## Stored entries
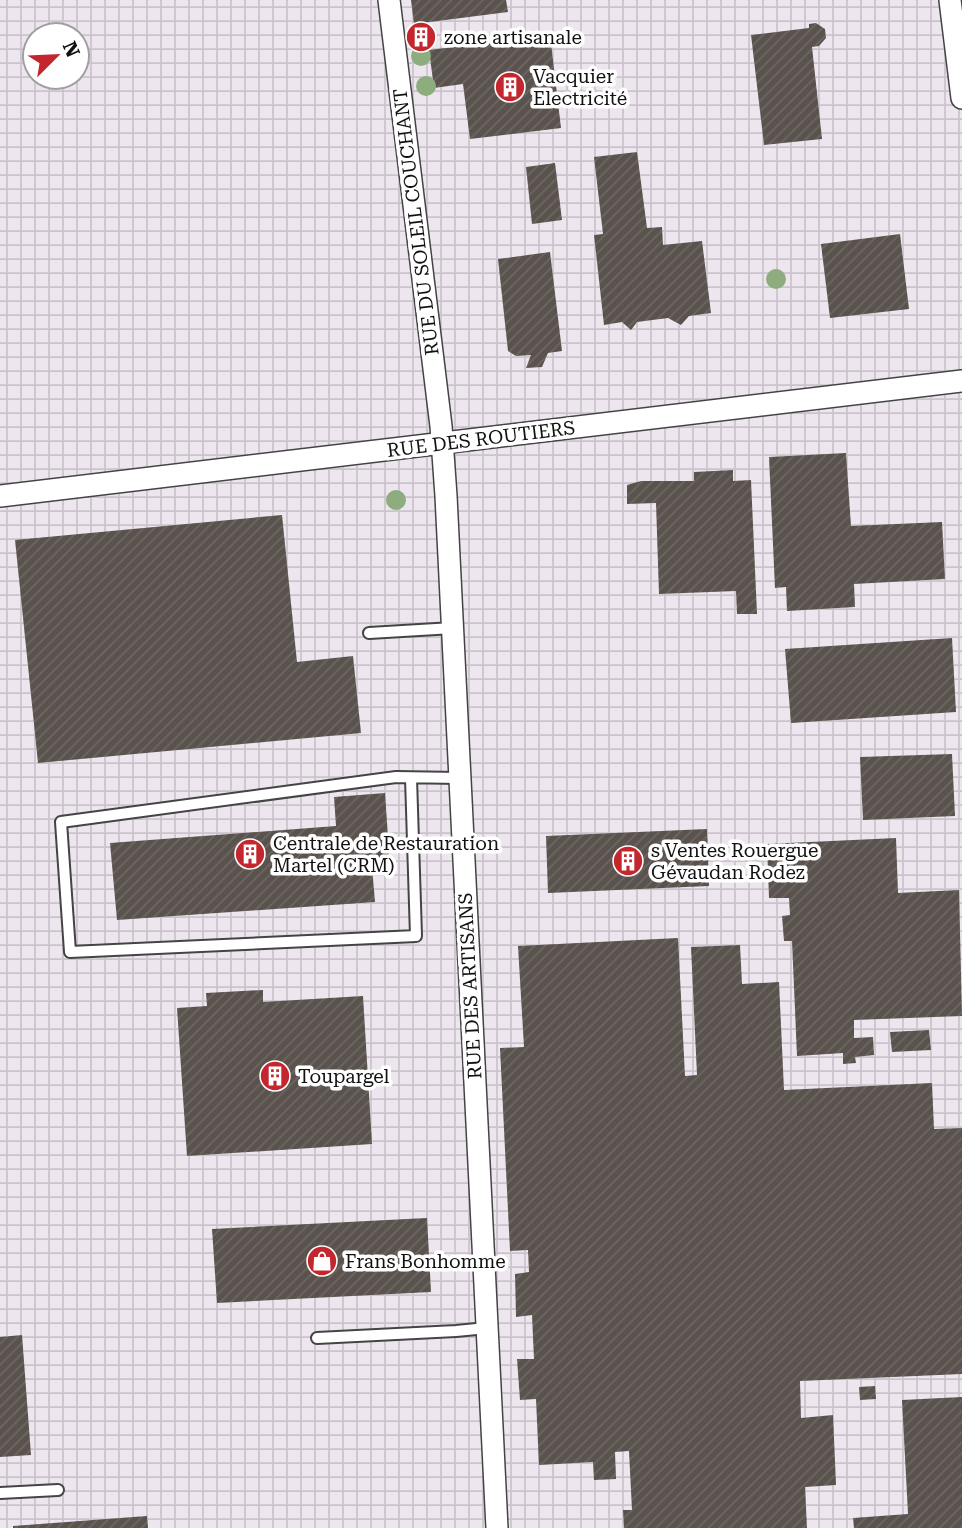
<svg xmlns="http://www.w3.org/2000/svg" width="962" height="1528" viewBox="0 0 962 1528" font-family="'Roboto Serif',serif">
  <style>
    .industrial { fill: url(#industrial-grid); fill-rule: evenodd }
    .building { fill: url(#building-hatch) }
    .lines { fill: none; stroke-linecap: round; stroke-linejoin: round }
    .lane-casing { stroke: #444; stroke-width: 14 }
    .street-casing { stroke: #444; stroke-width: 24 }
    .lane { stroke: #fff; stroke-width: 10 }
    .street { stroke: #fff; stroke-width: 21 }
    .tree { fill: #8dad7f }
    .labels { text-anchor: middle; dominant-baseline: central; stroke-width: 7; stroke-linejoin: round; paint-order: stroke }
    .poi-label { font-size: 19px; fill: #111; stroke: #fff; text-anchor: start }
    .street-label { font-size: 19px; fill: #111; stroke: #fff }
  </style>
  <defs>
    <pattern id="industrial-grid" width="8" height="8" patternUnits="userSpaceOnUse" patternTransform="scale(1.75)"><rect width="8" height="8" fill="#eee6ef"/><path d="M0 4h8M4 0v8" fill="none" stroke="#cbc4cc"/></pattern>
    <pattern id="building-hatch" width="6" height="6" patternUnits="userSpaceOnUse" patternTransform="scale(1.75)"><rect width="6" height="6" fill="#5a524d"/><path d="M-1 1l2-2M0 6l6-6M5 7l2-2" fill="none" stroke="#6d6662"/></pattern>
  </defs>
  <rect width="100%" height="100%" fill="#fffdf5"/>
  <!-- industrial -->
  <path class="industrial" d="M 0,0 L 962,0 L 962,1528 L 0,1528 ZM 35,35 L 77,35 L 77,77 L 35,77 Z"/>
  <!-- building -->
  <g class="building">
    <path d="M 411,0 L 506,0 L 508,12 L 414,24 Z"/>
    <path d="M 816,23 L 825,29 L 826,38 L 819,46 L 812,47 L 822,139 L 764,145 L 751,35 L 809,28 L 809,24 Z"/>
    <path d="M 425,32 L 427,47 L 418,48 L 416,33 Z"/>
    <path d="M 550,35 L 561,128 L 470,139 L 463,84 L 434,88 L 429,50 Z"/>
    <path d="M 637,152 L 647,228 L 662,227 L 663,245 L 702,241 L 711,313 L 689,316 L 681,325 L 668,318 L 637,322 L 631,330 L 622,322 L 604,325 L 594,235 L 603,234 L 594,157 Z"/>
    <path d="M 555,163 L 562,220 L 532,224 L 526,167 Z"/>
    <path d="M 900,234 L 909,309 L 830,318 L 821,244 Z"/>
    <path d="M 550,252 L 562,351 L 548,353 L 542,367 L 526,368 L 531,355 L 516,356 L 508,351 L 498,259 Z"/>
    <path d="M 846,453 L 851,526 L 942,522 L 945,579 L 854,584 L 855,607 L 787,611 L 786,587 L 775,588 L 769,457 Z"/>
    <path d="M 733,470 L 733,481 L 751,480 L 757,614 L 737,614 L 736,591 L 659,594 L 656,503 L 627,504 L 627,485 L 641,481 L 694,481 L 694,472 Z"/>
    <path d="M 282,515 L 297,662 L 353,656 L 361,733 L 38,763 L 15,540 Z"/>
    <path d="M 952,638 L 956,712 L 791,723 L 785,649 Z"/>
    <path d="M 952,754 L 955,816 L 863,820 L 860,757 Z"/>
    <path d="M 385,793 L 390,866 L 372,867 L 375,902 L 117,920 L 110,843 L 336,826 L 334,797 Z"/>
    <path d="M 707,829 L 709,886 L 548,893 L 546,836 Z"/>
    <path d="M 896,838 L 898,893 L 959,890 L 962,1016 L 854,1020 L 854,1038 L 873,1037 L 874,1055 L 855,1057 L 856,1063 L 843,1064 L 843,1053 L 797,1056 L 792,941 L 784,941 L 782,916 L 790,915 L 789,898 L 769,898 L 767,844 Z"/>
    <path d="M 678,938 L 685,1076 L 697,1075 L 691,947 L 740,945 L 742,984 L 779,982 L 784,1090 L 932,1083 L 934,1129 L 962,1128 L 962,1374 L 800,1381 L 801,1418 L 833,1415 L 836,1485 L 805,1487 L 807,1528 L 624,1528 L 623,1510 L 632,1510 L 629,1451 L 615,1452 L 616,1479 L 594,1480 L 593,1462 L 539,1465 L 536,1399 L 520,1400 L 517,1359 L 534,1359 L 532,1315 L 516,1317 L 515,1274 L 529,1272 L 528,1250 L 510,1251 L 500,1048 L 524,1047 L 518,946 Z"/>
    <path d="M 263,990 L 263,1002 L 363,996 L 372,1144 L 187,1156 L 177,1008 L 207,1006 L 206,993 Z"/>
    <path d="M 929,1030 L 931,1050 L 892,1052 L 890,1032 Z"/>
    <path d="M 427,1218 L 431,1292 L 217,1303 L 212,1229 Z"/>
    <path d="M 22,1335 L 31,1455 L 0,1457 L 0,1337 Z"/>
    <path d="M 875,1386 L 876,1399 L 860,1400 L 859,1387 Z"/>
    <path d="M 962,1397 L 962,1528 L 854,1528 L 853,1518 L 908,1514 L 902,1400 Z"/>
    <path d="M 147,1516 L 148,1528 L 13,1528 L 13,1526 Z"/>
  </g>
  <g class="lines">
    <!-- lane casing -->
    <g class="lane-casing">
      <g id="lane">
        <path d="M 369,633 L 453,628"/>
        <path d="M 411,778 L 416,936 L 70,952 L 61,822 L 396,777 L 460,778"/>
        <path d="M 317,1338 L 456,1331 L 487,1328"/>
        <path d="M 0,1493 L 58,1490"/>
      </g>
    </g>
    <!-- street casing -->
    <g class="street-casing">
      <g id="street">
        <path d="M 389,0 L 441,426 L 446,496 L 497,1528"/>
        <path d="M 950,0 L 962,98"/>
        <path d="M 0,496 L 962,381"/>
      </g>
    </g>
    <!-- lane -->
    <use href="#lane" class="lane"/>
    <!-- street -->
    <use href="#street" class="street"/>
  </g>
  <!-- trees -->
  <g class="tree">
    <circle cx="421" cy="56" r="10"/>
    <circle cx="426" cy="86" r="10"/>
    <circle cx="776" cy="279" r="10"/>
    <circle cx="396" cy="500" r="10"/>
  </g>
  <!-- icons -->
  <defs>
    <g id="building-disc" transform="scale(1.575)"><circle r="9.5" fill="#c4262e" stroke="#fff"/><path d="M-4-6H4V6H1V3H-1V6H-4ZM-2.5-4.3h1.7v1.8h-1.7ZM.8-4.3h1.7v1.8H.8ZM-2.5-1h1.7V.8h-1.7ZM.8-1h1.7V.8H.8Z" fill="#fff"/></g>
    <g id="shop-disc" transform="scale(1.575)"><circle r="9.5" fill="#c4262e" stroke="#fff"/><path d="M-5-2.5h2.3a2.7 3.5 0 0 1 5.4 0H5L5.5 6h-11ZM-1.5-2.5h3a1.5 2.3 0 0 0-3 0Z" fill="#fff"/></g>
  </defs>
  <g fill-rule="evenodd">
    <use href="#building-disc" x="421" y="37"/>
    <use href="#building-disc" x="510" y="87"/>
    <use href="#building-disc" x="250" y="854"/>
    <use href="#building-disc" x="628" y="861"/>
    <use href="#building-disc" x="275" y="1076"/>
    <use href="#shop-disc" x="322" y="1261"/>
  </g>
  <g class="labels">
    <!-- poi labels -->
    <g class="poi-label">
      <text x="444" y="37">zone artisanale</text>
      <text x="533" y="76">Vacquier<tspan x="533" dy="22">Electricité</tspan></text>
      <text x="273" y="843">Centrale de Restauration<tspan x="273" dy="22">Martel (CRM)</tspan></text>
      <text x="651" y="850">s Ventes Rouergue<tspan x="651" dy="22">Gévaudan Rodez</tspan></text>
      <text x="298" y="1076">Toupargel</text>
      <text x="345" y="1261">Frans Bonhomme</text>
    </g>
    <!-- street labels -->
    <g class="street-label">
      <text transform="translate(416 222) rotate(-97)">RUE DU SOLEIL COUCHANT</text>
      <text transform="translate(481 439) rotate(-7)">RUE DES ROUTIERS</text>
      <text transform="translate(470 986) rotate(-93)">RUE DES ARTISANS</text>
    </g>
  </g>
  <!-- north arrow -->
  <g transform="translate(56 56) rotate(66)"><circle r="33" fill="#ffffff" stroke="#a0a0a0" stroke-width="2"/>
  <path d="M0-5L12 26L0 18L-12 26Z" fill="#c4262e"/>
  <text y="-10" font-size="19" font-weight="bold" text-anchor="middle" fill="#111111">N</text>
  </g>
</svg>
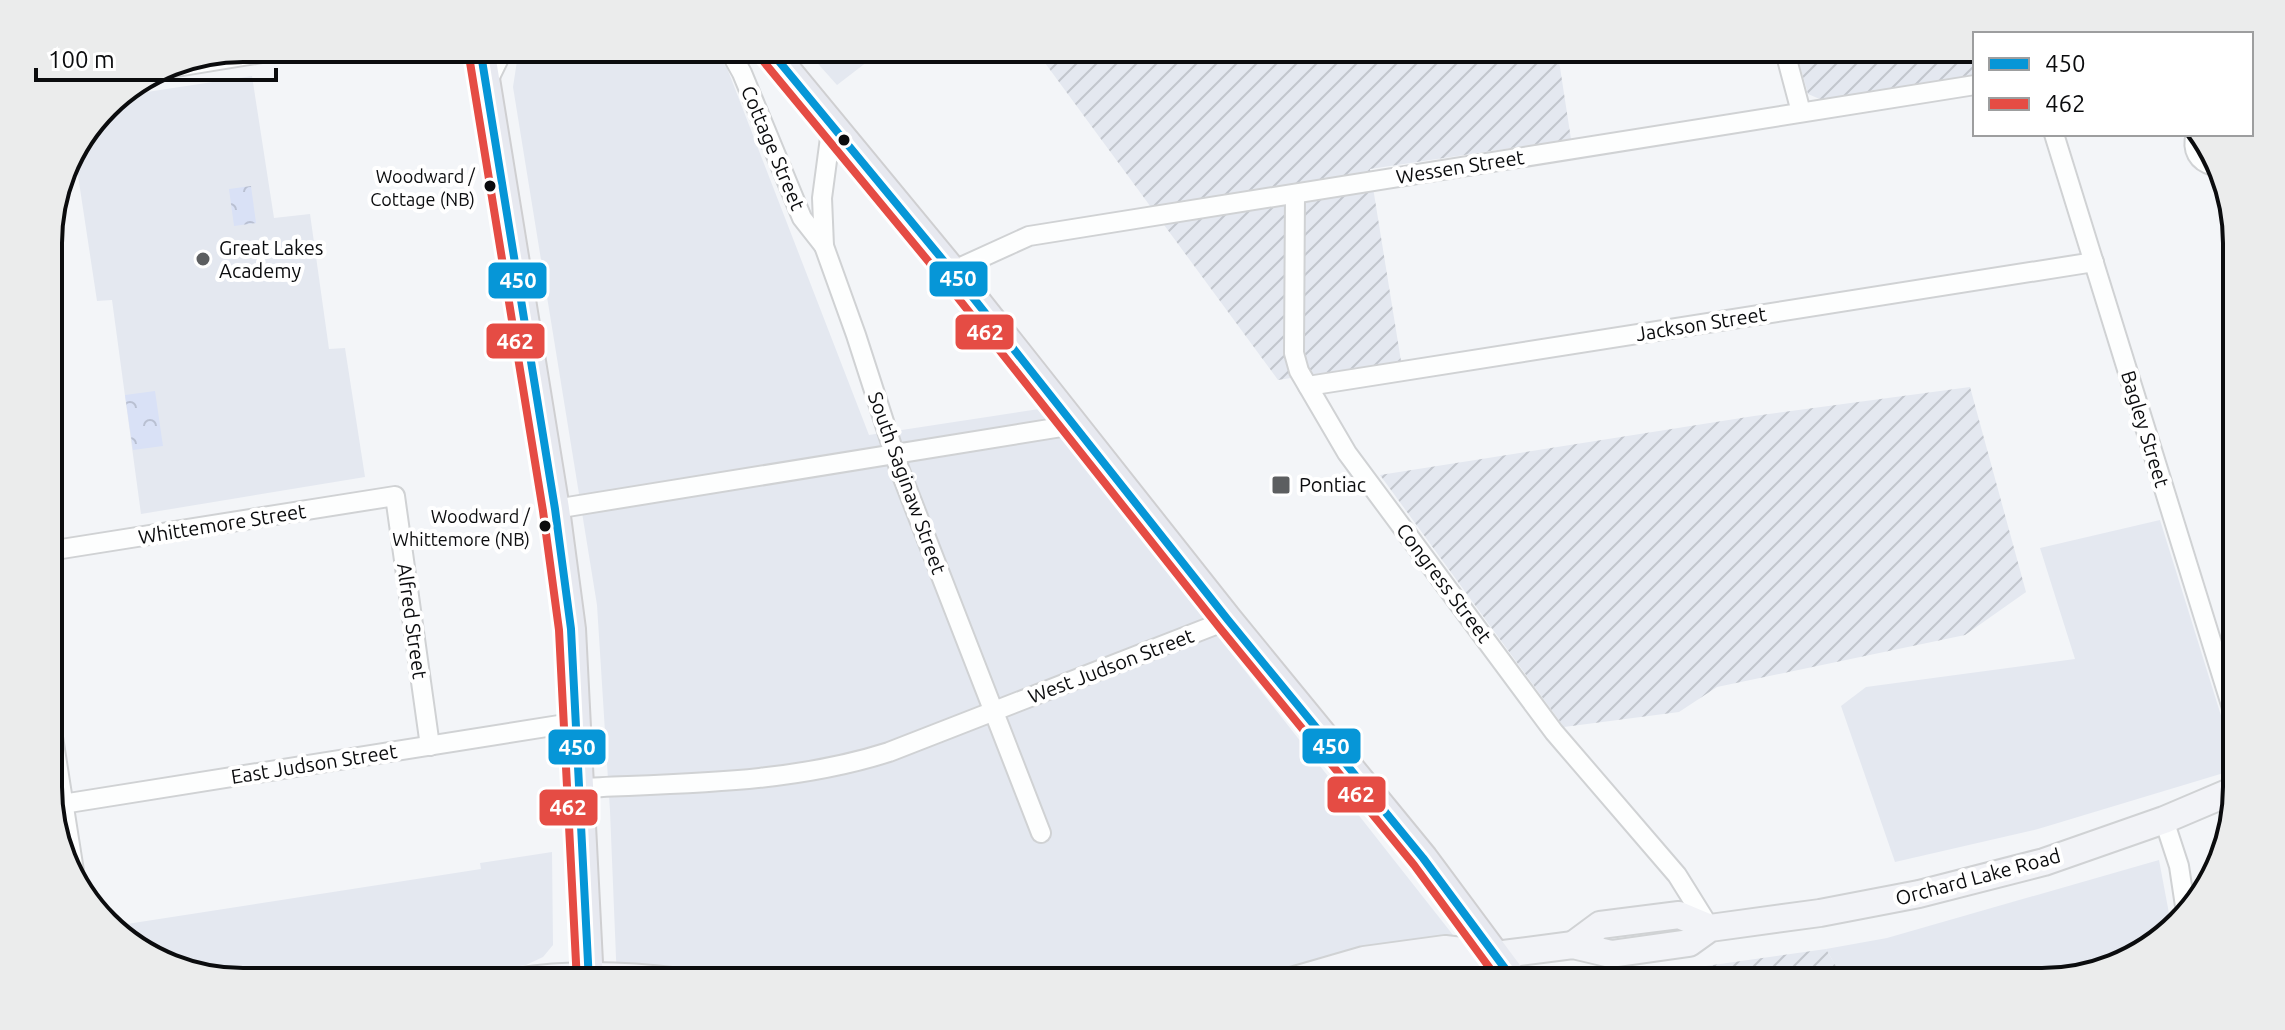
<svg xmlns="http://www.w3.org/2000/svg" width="2285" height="1030" viewBox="0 0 2285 1030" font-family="Ubuntu,sans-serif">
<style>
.built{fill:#e4e8f0}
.industrial{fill:url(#industrial-furrows)}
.park{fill:url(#park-crowns)}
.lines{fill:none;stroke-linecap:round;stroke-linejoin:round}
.minor-casing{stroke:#d0d2d4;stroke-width:22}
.secondary-casing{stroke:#d0d2d4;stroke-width:30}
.primary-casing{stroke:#cfcfd1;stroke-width:32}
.minor{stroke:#fdfefe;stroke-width:18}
.secondary{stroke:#f2f3f7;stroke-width:26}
.primary{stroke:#e7e9f0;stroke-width:28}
.bus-1-casing{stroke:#fff;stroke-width:14}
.bus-2-casing{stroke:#fff;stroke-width:14}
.bus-1{stroke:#0696d7;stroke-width:8}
.bus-2{stroke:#e54c44;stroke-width:8}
.bus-dot{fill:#0b0c0e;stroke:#fff;stroke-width:3}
.poi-dot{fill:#5c5e60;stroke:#fff;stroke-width:3}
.labels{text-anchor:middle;stroke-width:8;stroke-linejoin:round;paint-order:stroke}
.bus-label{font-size:18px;fill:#0b0c0e;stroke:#fff;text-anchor:end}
.street-label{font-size:20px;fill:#0b0c0e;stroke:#fff}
.poi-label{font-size:20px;fill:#0b0c0e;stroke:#fff;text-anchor:start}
.rim{fill:none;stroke:#0b0c0e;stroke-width:4}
.line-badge{stroke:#fff;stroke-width:3}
.badge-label{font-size:22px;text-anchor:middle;font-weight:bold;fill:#fff}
</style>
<defs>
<pattern id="industrial-furrows" width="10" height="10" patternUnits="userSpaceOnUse" patternTransform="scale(2)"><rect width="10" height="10" fill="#e4e8f0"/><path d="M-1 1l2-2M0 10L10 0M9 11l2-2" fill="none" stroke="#c2c6cd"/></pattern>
<pattern id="park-crowns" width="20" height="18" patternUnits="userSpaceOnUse" patternTransform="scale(2)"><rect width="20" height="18" fill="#d9e1f6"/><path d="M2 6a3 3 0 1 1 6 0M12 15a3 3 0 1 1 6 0" fill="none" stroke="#b9c0d2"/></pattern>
</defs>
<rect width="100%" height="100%" fill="#f3f5f8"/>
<g class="built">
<polygon points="519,48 710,48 727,68 869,435 1039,409 1490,982 617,982 610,811 597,605 513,87"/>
<polygon points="804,48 885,48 837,85"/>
<polygon points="252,76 274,218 310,214 329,349 345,348 365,477 141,514 112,300 97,301 74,149 114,97"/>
<polygon points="2160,520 2233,754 2227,772 2038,829 1895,862 1841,706 1866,687 2075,659 2040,548"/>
<polygon points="552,852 553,945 543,957 526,965 474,975 426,982 243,982 169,967 114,926 481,869 480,863"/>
<polygon points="2159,860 2171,924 2151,949 2054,982 1845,982 1826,949 1887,938"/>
</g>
<g class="industrial">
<polygon points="1034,48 1557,48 1571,139 1370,169 1401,361 1278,380"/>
<polygon points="1795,48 1975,48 1975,76 1822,100 1808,94"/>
<polygon points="1970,387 2026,592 1965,635 1717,687 1679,712 1564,727 1380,475 1754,416"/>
<polygon points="1826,949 1845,982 1718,982 1706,966"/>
</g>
<g class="park">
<polygon points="251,186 256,223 234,226 229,189"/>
<polygon points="155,391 163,446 133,450 125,395"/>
</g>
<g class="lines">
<g class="minor-casing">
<g id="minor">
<polyline points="728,48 742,73 802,218 824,246"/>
<polyline points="1784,48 1801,112"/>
<polyline points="158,70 292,48"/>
<polyline points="486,85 504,48"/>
<polyline points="832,123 822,198 824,246 856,335 899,468 1041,833"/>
<polyline points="2054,134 2237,724"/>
<path d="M2196,134C2191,150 2198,162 2214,166"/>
<polyline points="1295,194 1294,353 1299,371 1347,453 1554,732 1677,875 1710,928"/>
<polyline points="952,271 1029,236 1975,85"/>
<polyline points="1308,386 2094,262"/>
<polyline points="555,509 1074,425"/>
<polyline points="49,551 395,496 430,746"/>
<polyline points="50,718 74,871"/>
<path d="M580,788C684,783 789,784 889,752L1228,620"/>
<polyline points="50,806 578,722"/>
<polyline points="2164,820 2179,866 2185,906"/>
</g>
</g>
<g class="secondary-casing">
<g id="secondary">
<polyline points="1573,945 1600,925 1679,915 1710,928"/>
<path d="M516,982C570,973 626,975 680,982"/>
<polyline points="1288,982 1364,960 1445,949 1487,954"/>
<polyline points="1373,982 1447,972 1495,955 1573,945 1611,954 1689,943 1710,928 1820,913 1919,894 2044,862 2164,820 2237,789"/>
</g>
</g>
<g class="primary-casing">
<g id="primary">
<polyline points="480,48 555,509 571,629 589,982"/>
<polyline points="768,48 952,271 1228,620 1423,858 1515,982"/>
</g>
</g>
<use href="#minor" class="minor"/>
<use href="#secondary" class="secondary"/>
<use href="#primary" class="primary"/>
<g class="bus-1-casing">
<g id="bus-1">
<polyline points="480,48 555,509 571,629 589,982"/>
<polyline points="768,48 952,271 1228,620 1423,858 1515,982"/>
</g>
</g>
<g class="bus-2-casing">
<g id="bus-2">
<polyline points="468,50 543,511 559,630 577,982"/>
<polyline points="759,56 943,279 1219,627 1414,865 1500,982"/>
</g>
</g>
<use href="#bus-1" class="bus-1"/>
<use href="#bus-2" class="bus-2"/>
</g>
<g class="bus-dot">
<circle cx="844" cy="140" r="7"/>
<circle cx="490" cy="186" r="7"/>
<circle cx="545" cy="526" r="7"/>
</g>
<g class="poi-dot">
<circle cx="203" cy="259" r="8"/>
<rect x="1271" y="475" width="20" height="20" rx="4"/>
</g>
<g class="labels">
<g class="bus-label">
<text x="475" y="183">Woodward /<tspan x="475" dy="23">Cottage (NB)</tspan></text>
<text x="530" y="523">Woodward /<tspan x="530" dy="23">Whittemore (NB)</tspan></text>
</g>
<g class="street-label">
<text transform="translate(773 148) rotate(67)" y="7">Cottage Street</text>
<text transform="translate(1460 167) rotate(-9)" y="7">Wessen Street</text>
<text transform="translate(1701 324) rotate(-9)" y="7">Jackson Street</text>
<text transform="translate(2145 429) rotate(73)" y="7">Bagley Street</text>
<text transform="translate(907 483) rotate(70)" y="7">South Saginaw Street</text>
<text transform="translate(222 524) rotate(-9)" y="7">Whittemore Street</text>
<text transform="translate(1444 583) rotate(53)" y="7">Congress Street</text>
<text transform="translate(412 621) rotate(82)" y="7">Alfred Street</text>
<text transform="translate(1111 666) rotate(-21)" y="7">West Judson Street</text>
<text transform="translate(314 764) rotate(-9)" y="7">East Judson Street</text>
<text transform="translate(1978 877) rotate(-15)" y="7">Orchard Lake Road</text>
</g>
<g class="poi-label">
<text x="219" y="255">Great Lakes<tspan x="219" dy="23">Academy</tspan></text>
<text x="1299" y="492">Pontiac</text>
</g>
</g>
<path d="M0 0H2285V1030H0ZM243 62H2042A181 181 0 0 1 2223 243V787A181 181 0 0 1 2042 968H243A181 181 0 0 1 62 787V243A181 181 0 0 1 243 62Z" fill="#ebecec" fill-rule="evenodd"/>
<path class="rim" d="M243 62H2042A181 181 0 0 1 2223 243V787A181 181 0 0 1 2042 968H243A181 181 0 0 1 62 787V243A181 181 0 0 1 243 62Z"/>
<g class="line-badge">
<rect x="928" y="260" width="61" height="38" rx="8" fill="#0696d7"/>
<rect x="487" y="261" width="61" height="39" rx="8" fill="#0696d7"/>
<rect x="954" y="313" width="61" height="38" rx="8" fill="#e54c44"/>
<rect x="485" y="322" width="61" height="38" rx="8" fill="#e54c44"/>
<rect x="1301" y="727" width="61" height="38" rx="8" fill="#0696d7"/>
<rect x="547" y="728" width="60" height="38" rx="8" fill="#0696d7"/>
<rect x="1326" y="775" width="61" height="39" rx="8" fill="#e54c44"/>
<rect x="538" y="788" width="61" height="39" rx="8" fill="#e54c44"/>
</g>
<g class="badge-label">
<text x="958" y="286">450</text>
<text x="518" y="288">450</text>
<text x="985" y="340">462</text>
<text x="515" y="349">462</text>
<text x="1331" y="754">450</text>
<text x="577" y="755">450</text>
<text x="1356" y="802">462</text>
<text x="568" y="815">462</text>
</g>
<rect x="1973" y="32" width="280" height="104" fill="#ffffff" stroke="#9d9e9f" stroke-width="2"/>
<rect x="1989" y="58" width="40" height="12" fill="#0696d7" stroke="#9d9e9f" stroke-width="2"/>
<text x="2045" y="72" font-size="24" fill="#0b0c0e">450</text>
<rect x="1989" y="98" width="40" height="12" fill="#e54c44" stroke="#9d9e9f" stroke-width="2"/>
<text x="2045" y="112" font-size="24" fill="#0b0c0e">462</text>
<path d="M36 68v12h240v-12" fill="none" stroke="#0b0c0e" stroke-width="4"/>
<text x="48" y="68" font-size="24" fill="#0b0c0e" stroke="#ffffff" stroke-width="6" paint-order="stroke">100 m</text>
</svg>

## WHAT IS REQUIRED
Go through the entries and copy every line with "lines".

## RESULT OF THIS EXERCISE
    .lines { fill: none; stroke-linecap: round; stroke-linejoin: round }
  <g class="lines">
.lines{fill:none;stroke-linecap:round;stroke-linejoin:round}
<g class="lines">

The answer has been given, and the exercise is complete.